The U.S. Treasury Department announced Monday that it would no longer require politically active nonprofit groups to disclose their donors to the Internal Revenue Service (IRS), a move heralded by conservatives as a major win for “free speech.”
Under the new rules, tax-exempt organizations like the National Rifle Association will no longer need to file “personally-identifiable information” in their end-of-year returns. Other groups which would be let off the hook from disclosure include politically active nonprofits, which conservative donor Robert Mercer previously used to help finance Donald Trump’s election campaign.
“Americans shouldn’t be required to send the IRS information that it doesn’t need to effectively enforce our tax laws, and the IRS simply does not need tax returns with donor names and addresses to do its job in this area,” Treasury Secretary Steve Mnuchin said in a statement. “The IRS’s new policy for certain tax-exempt organizations will make our tax system simpler and less susceptible to abuse.”
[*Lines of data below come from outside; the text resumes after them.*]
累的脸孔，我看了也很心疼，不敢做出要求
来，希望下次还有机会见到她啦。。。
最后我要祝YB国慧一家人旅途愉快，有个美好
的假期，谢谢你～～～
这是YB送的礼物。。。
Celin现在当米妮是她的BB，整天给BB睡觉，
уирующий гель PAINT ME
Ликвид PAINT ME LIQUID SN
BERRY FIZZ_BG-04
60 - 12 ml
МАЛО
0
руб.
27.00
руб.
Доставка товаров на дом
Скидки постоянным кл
The news comes the same day that an indictment was unsealed against Russian national Mariia Butina, a gun advocate and former American University graduate student. According to the Department of Justice, Butina used the NRA to “exploit personal connections with U.S. persons having influence in American politics, who were in positions to advance the interests of the Russian Federation.” Butina allegedly spent years courting top NRA officials, and worked with former Russian Senator Alexander Torshin, who is wanted on money-laundering charges by the Spanish authorities.
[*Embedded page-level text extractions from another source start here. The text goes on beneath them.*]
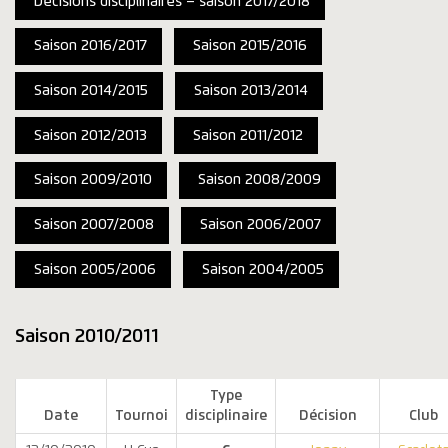
Décisions disciplinaires – saison 2017/2018
Saison 2016/2017
Saison 2015/2016
Saison 2014/2015
Saison 2013/2014
Saison 2012/2013
Saison 2011/2012
Saison 2009/2010
Saison 2008/2009
Saison 2007/2008
Saison 2006/2007
Saison 2005/2006
Saison 2004/2005
Saison 2010/2011
Type
Date
Tournoi
disciplinaire
Décision
Club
“She appeared to have access to the NRA leadership,” former federal prosecutor Renato Mariotti told the Daily Beast. “If I represented the NRA, this would be a very alarming development.”
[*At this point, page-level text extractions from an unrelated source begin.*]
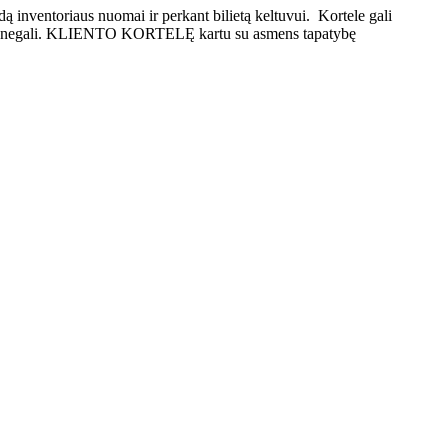
ą inventoriaus nuomai ir perkant bilietą keltuvui. Kortele gali
oti negali. KLIENTO KORTELĘ kartu su asmens tapatybę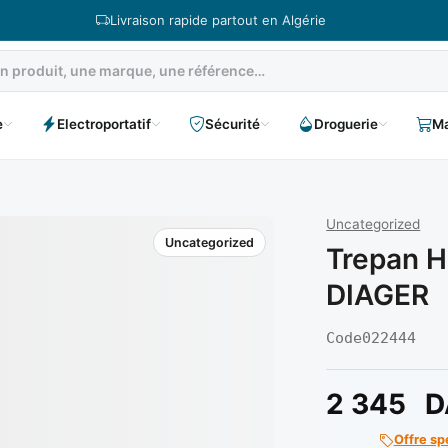
Livraison rapide partout en Algérie
e
Electroportatif
Sécurité
Droguerie
Ma
Uncategorized
Uncategorized
Trepan H
DIAGER
Code
022444
2 345
D
Offre sp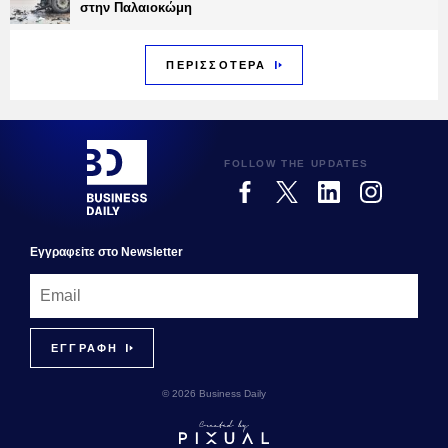
στην Παλαιοκώμη
ΠΕΡΙΣΣΟΤΕΡΑ
FOLLOW THE UPDATES
Εγγραφεiτε στο Newsletter
© 2026 Business Daily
The NRA’s financial ties to the Trump campaign and Russian donors are also being scrutinized by the Federal Election Commission (FED). The organization initially claimed to have only received one contribution from a Russian donor since 2012, but it later admitted that it had actually accepted contributions from more than two dozen individuals. The NRA donated over $30 million to the Trump campaign, but the Mariia Butina revelations, coupled with FEC’s investigation, raise serious questions about where that money came from and how it was used.
The Treasury Department’s latest policy change comes on the heels of another announcement by Secretary Mnuchin, who said said Thursday he supported legislative changes that would crack down on anonymous shell companies. Although the move was initially hailed by financial transparency activists, this week’s announcement regarding nonprofit groups has smothered most outside enthusiasm.